PROMPT -
Copy every line of the following data that includes the string "with".

TASK INPUTS -
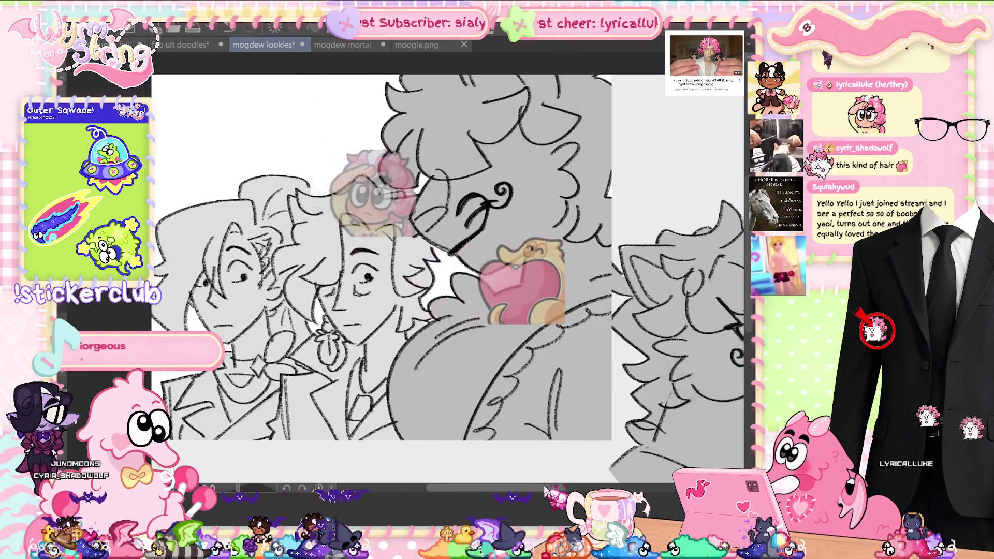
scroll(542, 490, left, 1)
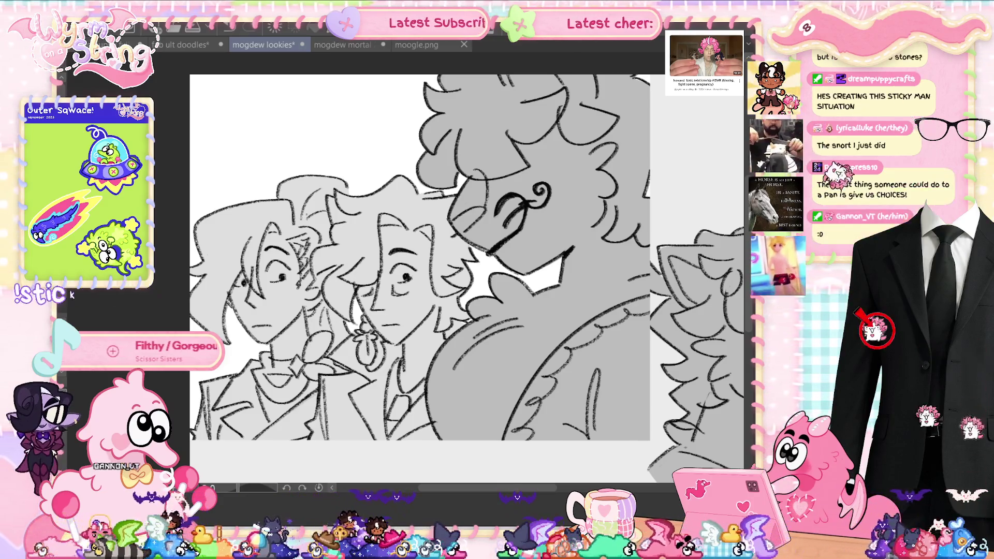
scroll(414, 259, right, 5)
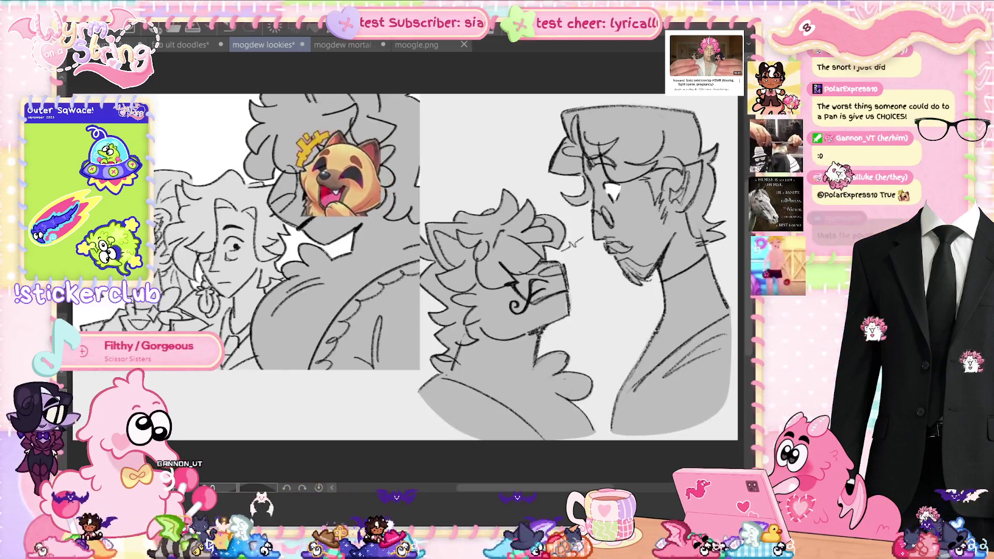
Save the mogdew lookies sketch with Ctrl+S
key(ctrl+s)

...

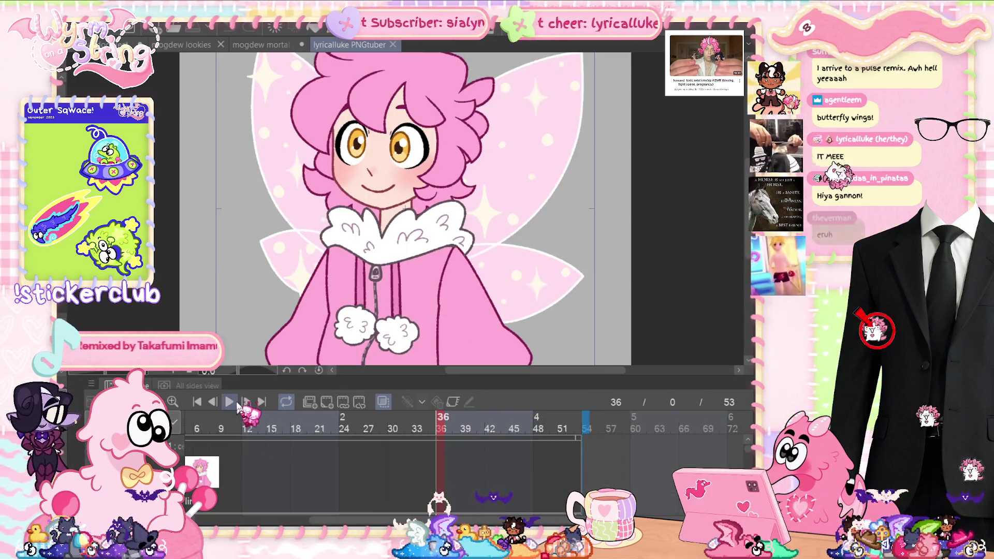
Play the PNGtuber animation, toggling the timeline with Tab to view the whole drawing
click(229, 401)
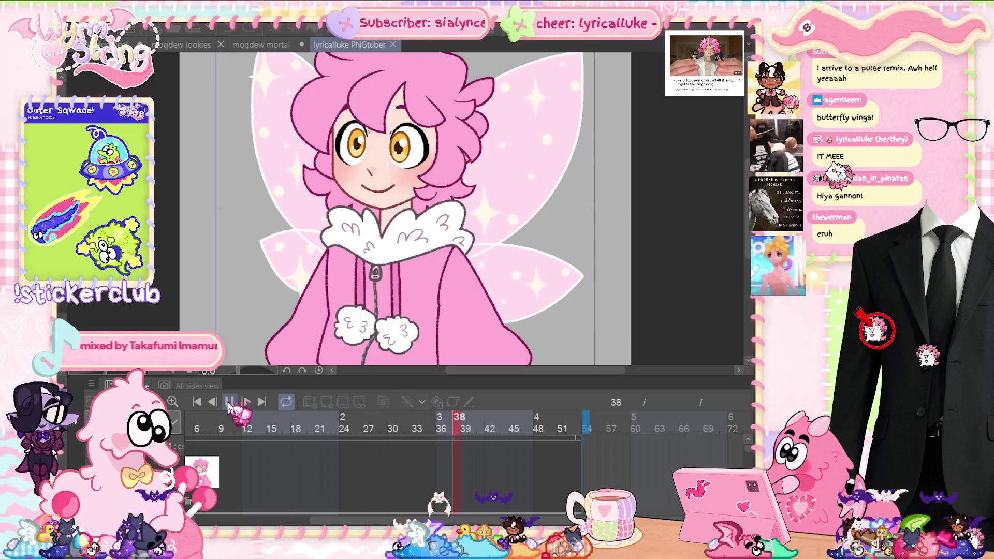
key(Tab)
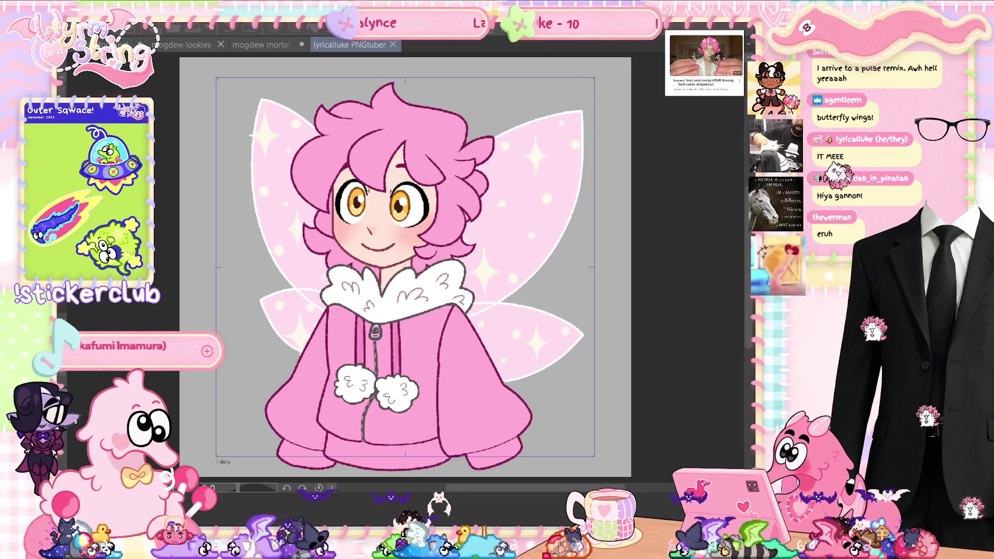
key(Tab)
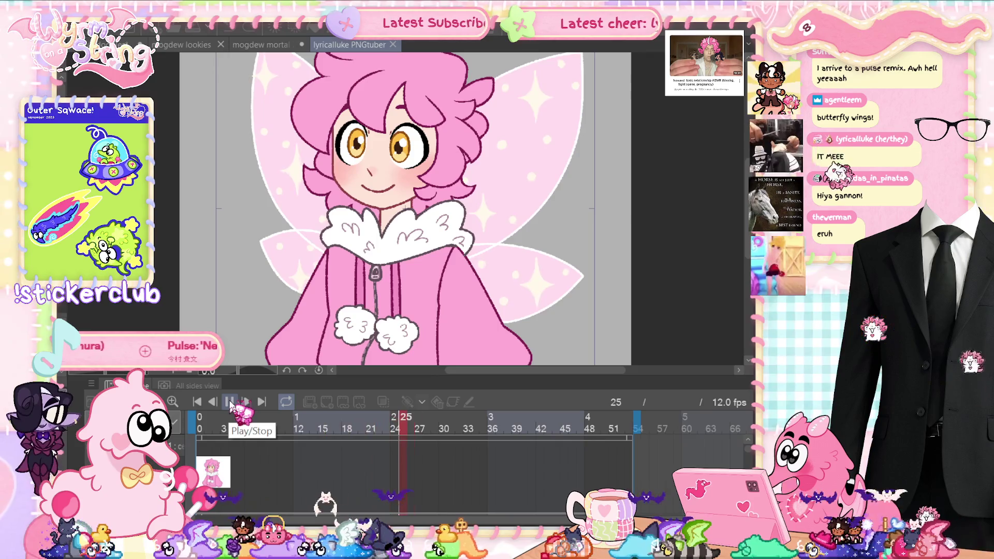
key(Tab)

---

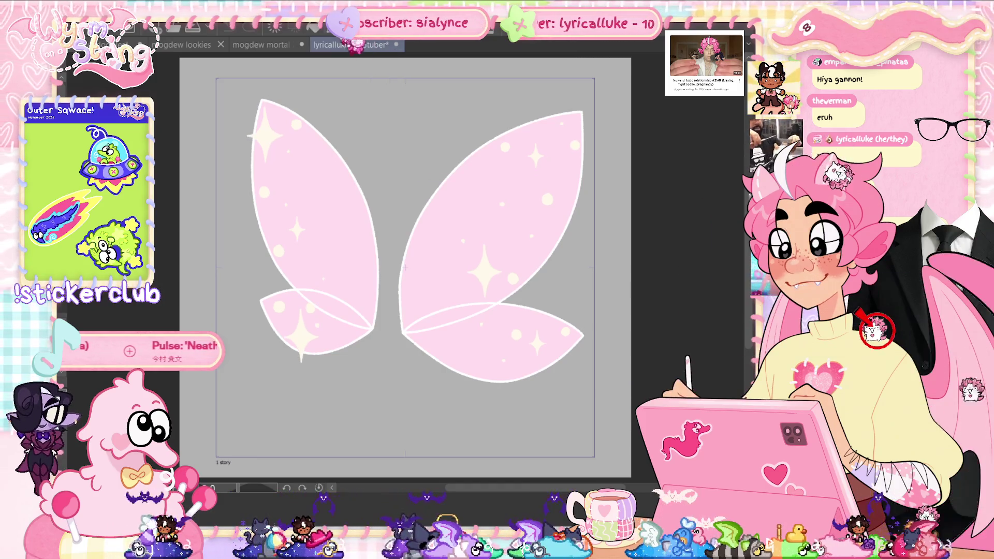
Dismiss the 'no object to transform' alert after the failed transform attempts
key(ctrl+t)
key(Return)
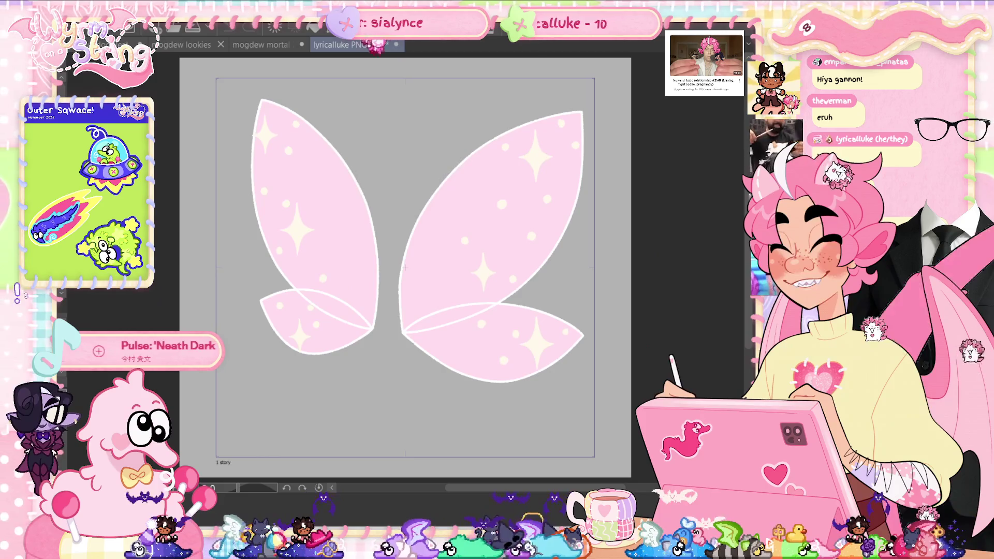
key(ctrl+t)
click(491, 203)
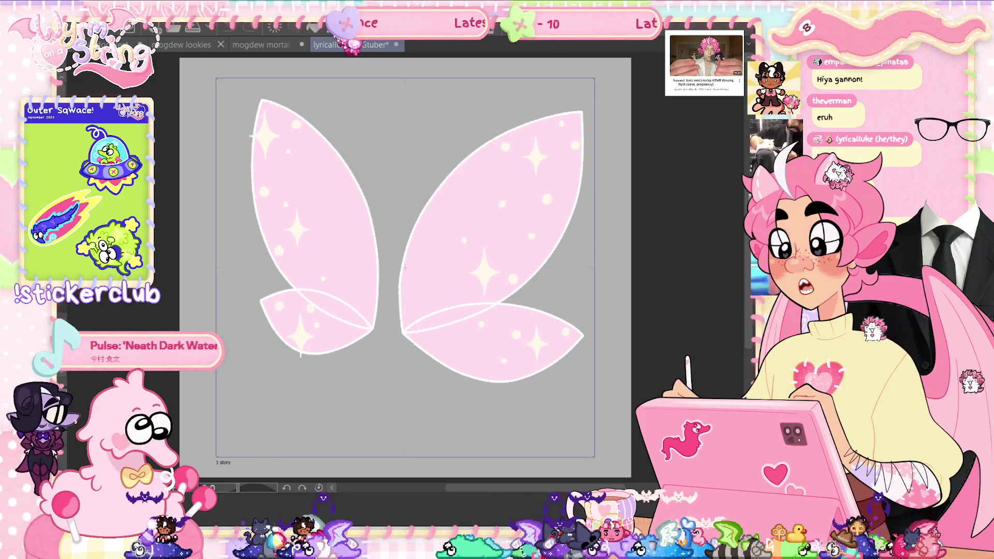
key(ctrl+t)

WRITTEN SOLUTION -
Save the mogdew lookies sketch with Ctrl+S
Play the PNGtuber animation, toggling the timeline with Tab to view the whole drawing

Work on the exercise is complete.